Sementara itu, pihak yang mengaku menguasai lahan tersebut, Muhammad Arif Hamat Yusuf mengklaim penggusuran itu sebagai tindakan yang menyalahi hukum. Pasalnya, dia mengaku memiliki bukti kepemilikan dan dokumen yang sah.

“Saya penanggung jawab lahan sekaligus ahli waris Hamat Yusuf, saya punya bukti tidak dipertimbangkan, tapi bukti yang palsu dipertimbangkan,” ucap Arif Hamat Yusuf.

Bahkan sebelum eksekusi hari ini, ia mengaku telah menempuh jalur hukum. Namun ia mencurigai pihak penegak hukum ‘bermain mata’ dengan penggugat.

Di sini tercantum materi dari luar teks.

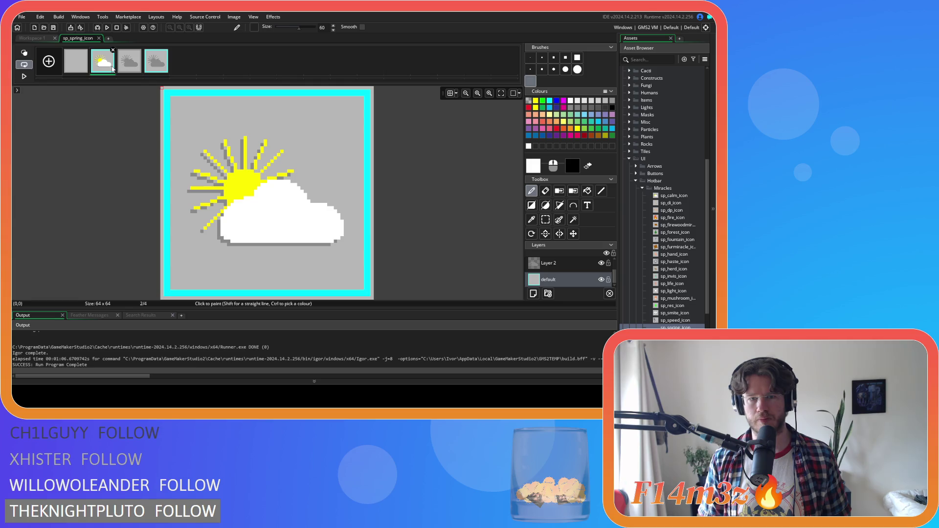
click(70, 64)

“(Kasasi) sudah, makanya saya katakan kesimpulan ini tidak bisa dilaksanakan. Eksekusi dipaksakan,” ungkap dia. 

Arif juga mengklaim keluarganya telah menguasai lahan itu selama 84 tahun. Buktinya, ia rutin membayar pajak tahunan tanah dan bangunan di tempat itu.

“12 bukti ada putusan KY, tapi tidak dipertimbangkan. Ada bukti, saya bicara hukum. Dia tidak pernah menguasai, 84 tahun saya kuasai, saya bayar PBB,” ujar dia

Diketahui, lahan itu bersengketa sejak 2018, melibatkan Andi Baso Matutu sebagai pemohon eksekusi melawan Salahuddin Hamat Yusuf. Mahkamah Agung (MA) memperkuat putusan Pengadilan Negeri Makassar yang memenangkan Andi Baso Matutu, sehingga perintah eksekusi dijalankan.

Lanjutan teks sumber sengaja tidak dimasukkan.